I guess for computational mathematicians, the fractal nature of the universe and the simple rules making complex systems is new and mind blowing, for me and everyone whos read through deep simplicity its old ideas recycled into a new branch of mathematics reworded in terms a computer scientist thinks in.
Its not that the ideas aren't important or mind blowing, they just aren't new and the academic community has had decades to digest them.
And before the academic community came along many eastern religions came to similar concluions about the nature of the universe a couple thousand years earlier thanks to some good old fashioned shrooms and pot, so these general ideas have also been floating around forever and academics weren't even the first to suggest them only the first to kind of prove them right with logic and experimental evidence.
That's some great perspective, thanks for the detailed reply!
It does seem like one difference here, then, is that the theory is now in the hands of people with tools and knowledge to scale it much bigger and longer than anyone previously could. This could lead to it finding frontiers instead of just new people discovering an old thing.
Kinda like how neural nets have existed since like the 80s but only more recently have we had the computational resources to actually make them do something more interesting than fit to a complex math equation.
Or 3D graphics, where the math existed long before computers could render them, and then eventually they could render images, then later it resulted in Doom, and 3D animation, and things have exploded in that space since then.
Or how the first computer programmer existed long before the first computer but programming didn't really take off until well after the computer existed.

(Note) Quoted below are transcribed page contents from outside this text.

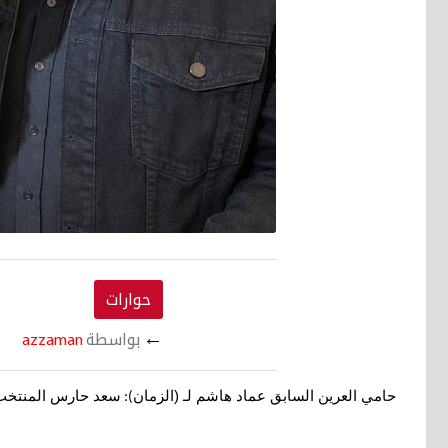
حوارات
←
بواسطة
azzaman
حامي العرين السابق عماد هاشم لـ (الزمان
سعد حارس المنتخب ال
):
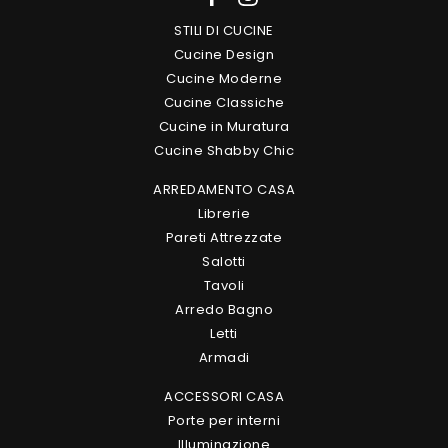
STILI DI CUCINE
Cucine Design
Cucine Moderne
Cucine Classiche
Cucine in Muratura
Cucine Shabby Chic
ARREDAMENTO CASA
Librerie
Pareti Attrezzate
Salotti
Tavoli
Arredo Bagno
Letti
Armadi
ACCESSORI CASA
Porte per interni
Illuminazione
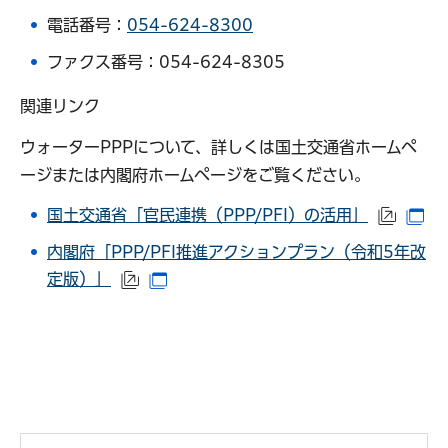
電話番号：
054-624-8300
ファクス番号：054-624-8305
関連リンク
ウォーターPPPについて、詳しくは国土交通省ホームペ
ージまたは内閣府ホームページをご覧ください。
国土交通省「官民連携（PPP/PFI）の活用」
（外部
（
内閣府「PPP/PFI推進アクションプラン（令和5年改
定版）」
（外部サイトへリンク）
（別ウインドウで開きます）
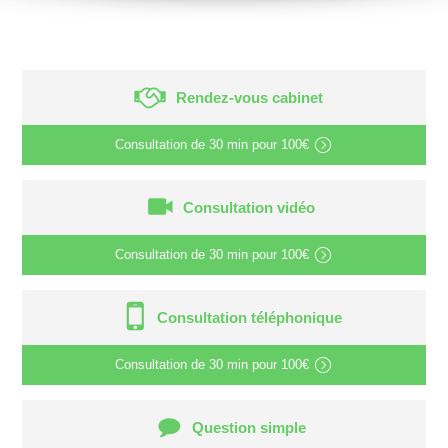
Rendez-vous cabinet
Consultation de
30 min
pour
100€
Consultation vidéo
Consultation de
30 min
pour
100€
Consultation téléphonique
Consultation de
30 min
pour
100€
Question simple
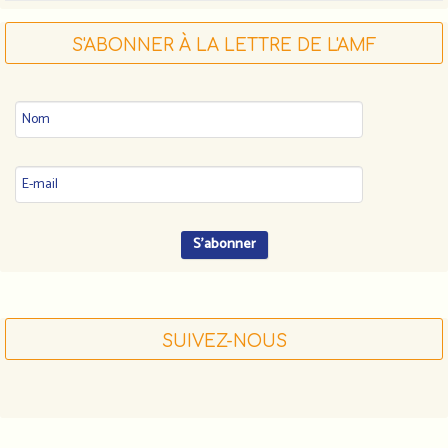
S'ABONNER À LA LETTRE DE L'AMF
SUIVEZ-NOUS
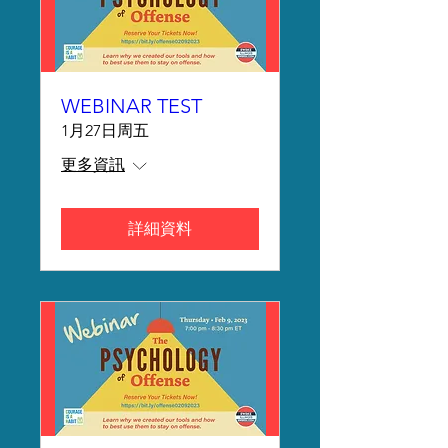
WEBINAR TEST
1月27日周五
更多資訊
詳細資料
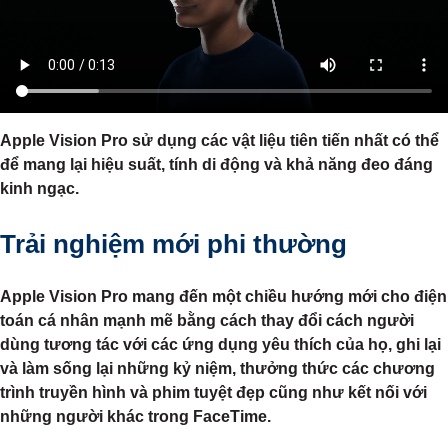
Apple Vision Pro sử dụng các vật liệu tiên tiến nhất có thể
để mang lại hiệu suất, tính di động và khả năng đeo đáng
kinh ngạc.
Trải nghiệm mới phi thường
Apple Vision Pro mang đến một chiều hướng mới cho điện
toán cá nhân mạnh mẽ bằng cách thay đổi cách người
dùng tương tác với các ứng dụng yêu thích của họ, ghi lại
và làm sống lại những kỷ niệm, thưởng thức các chương
trình truyền hình và phim tuyệt đẹp cũng như kết nối với
những người khác trong FaceTime.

I don't know if Wolfram has something groundbreaking here. Maybe he has, maybe he's wasting time. But from reading that paper, it's clear that if this is something, it's something that requires a scale that isn't realistic for humans to explore on their own without tools to automate it. It's possible that it requires a scale that even computers today can't get close to, maybe they never will. Like, for example, if they do find the rules and try to run a simulation smaller than a galaxy, would stars even show up at that scale? Planets? Black holes? Having a galaxy the size of ours and others we see might depend on having a universe as big as ours, otherwise it doesn't have enough variation to result in structures this large, which then might make it look like the real rules aren't what we are looking for.